═════ DATA IN THIS EXERCISE

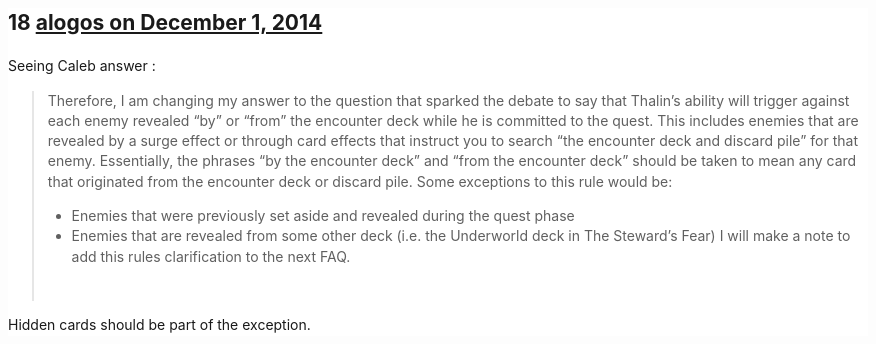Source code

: 
## 18 [alogos on December 1, 2014](https://community.fantasyflightgames.com/topic/122991-thalin-and-revealed-from-discard-pile/?do=findComment&comment=1352475)

Seeing Caleb answer :

> Therefore, I am changing my answer to the question that sparked the debate to say that Thalin’s ability will trigger against each enemy revealed “by” or “from” the encounter deck while he is committed to the quest. This includes enemies that are revealed by a surge effect or through card effects that instruct you to search “the encounter deck and discard pile” for that enemy. Essentially, the phrases “by the encounter deck” and “from the encounter deck” should be taken to mean any card that originated from the encounter deck or discard pile.
> Some exceptions to this rule would be:
> - Enemies that were previously set aside and revealed during the quest phase
> - Enemies that are revealed from some other deck (i.e. the Underworld deck in The Steward’s Fear)
> I will make a note to add this rules clarification to the next FAQ.
> 
>  

Hidden cards should be part of the exception.

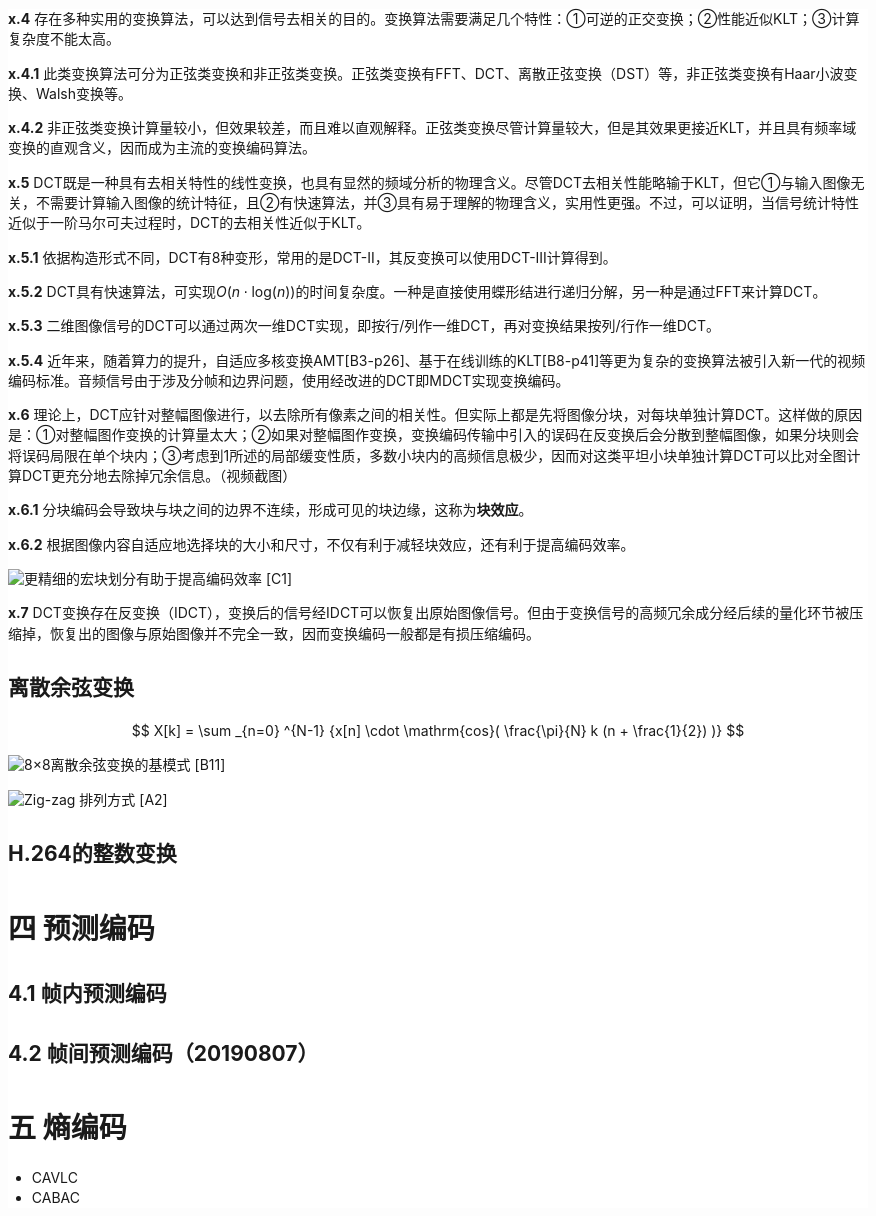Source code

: **x.4** 存在多种实用的变换算法，可以达到信号去相关的目的。变换算法需要满足几个特性：①可逆的正交变换；②性能近似KLT；③计算复杂度不能太高。

**x.4.1** 此类变换算法可分为正弦类变换和非正弦类变换。正弦类变换有FFT、DCT、离散正弦变换（DST）等，非正弦类变换有Haar小波变换、Walsh变换等。

**x.4.2** 非正弦类变换计算量较小，但效果较差，而且难以直观解释。正弦类变换尽管计算量较大，但是其效果更接近KLT，并且具有频率域变换的直观含义，因而成为主流的变换编码算法。

**x.5** DCT既是一种具有去相关特性的线性变换，也具有显然的频域分析的物理含义。尽管DCT去相关性能略输于KLT，但它①与输入图像无关，不需要计算输入图像的统计特征，且②有快速算法，并③具有易于理解的物理含义，实用性更强。不过，可以证明，当信号统计特性近似于一阶马尔可夫过程时，DCT的去相关性近似于KLT。

**x.5.1** 依据构造形式不同，DCT有8种变形，常用的是DCT-II，其反变换可以使用DCT-III计算得到。

**x.5.2** DCT具有快速算法，可实现$O(n \cdot \mathrm{log}(n))$的时间复杂度。一种是直接使用蝶形结进行递归分解，另一种是通过FFT来计算DCT。

**x.5.3** 二维图像信号的DCT可以通过两次一维DCT实现，即按行/列作一维DCT，再对变换结果按列/行作一维DCT。

**x.5.4** 近年来，随着算力的提升，自适应多核变换AMT[B3-p26]、基于在线训练的KLT[B8-p41]等更为复杂的变换算法被引入新一代的视频编码标准。音频信号由于涉及分帧和边界问题，使用经改进的DCT即MDCT实现变换编码。

**x.6** 理论上，DCT应针对整幅图像进行，以去除所有像素之间的相关性。但实际上都是先将图像分块，对每块单独计算DCT。这样做的原因是：①对整幅图作变换的计算量太大；②如果对整幅图作变换，变换编码传输中引入的误码在反变换后会分散到整幅图像，如果分块则会将误码局限在单个块内；③考虑到1所述的局部缓变性质，多数小块内的高频信息极少，因而对这类平坦小块单独计算DCT可以比对全图计算DCT更充分地去除掉冗余信息。（视频截图）

**x.6.1** 分块编码会导致块与块之间的边界不连续，形成可见的块边缘，这称为**块效应**。

**x.6.2** 根据图像内容自适应地选择块的大小和尺寸，不仅有利于减轻块效应，还有利于提高编码效率。

![更精细的宏块划分有助于提高编码效率 \[C1\]](./image/G7/video-encoding/宏块划分对比.jpg)

**x.7** DCT变换存在反变换（IDCT），变换后的信号经IDCT可以恢复出原始图像信号。但由于变换信号的高频冗余成分经后续的量化环节被压缩掉，恢复出的图像与原始图像并不完全一致，因而变换编码一般都是有损压缩编码。

## 离散余弦变换

$$ X[k] = \sum _{n=0} ^{N-1} {x[n] \cdot \mathrm{cos}( \frac{\pi}{N} k (n + \frac{1}{2}) )} $$

![8×8离散余弦变换的基模式 \[B11\]](./image/G7/video-encoding/DCT-basis-patterns.png)

![Zig-zag 排列方式 \[A2\]](./image/G7/video-encoding/zig-zag.png)

## H.264的整数变换

# 四 预测编码

## 4.1 帧内预测编码

## 4.2 帧间预测编码（20190807）

# 五 熵编码

- CAVLC
- CABAC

══════════

● **WORK REQUEST**:
List every line of the records above that contains the string "discard", copying each line in full. Case counts.

● **COMPLETED EXERCISE**:
## 18 [alogos on December 1, 2014](https://community.fantasyflightgames.com/topic/122991-thalin-and-revealed-from-discard-pile/?do=findComment&comment=1352475)
> Therefore, I am changing my answer to the question that sparked the debate to say that Thalin’s ability will trigger against each enemy revealed “by” or “from” the encounter deck while he is committed to the quest. This includes enemies that are revealed by a surge effect or through card effects that instruct you to search “the encounter deck and discard pile” for that enemy. Essentially, the phrases “by the encounter deck” and “from the encounter deck” should be taken to mean any card that originated from the encounter deck or discard pile.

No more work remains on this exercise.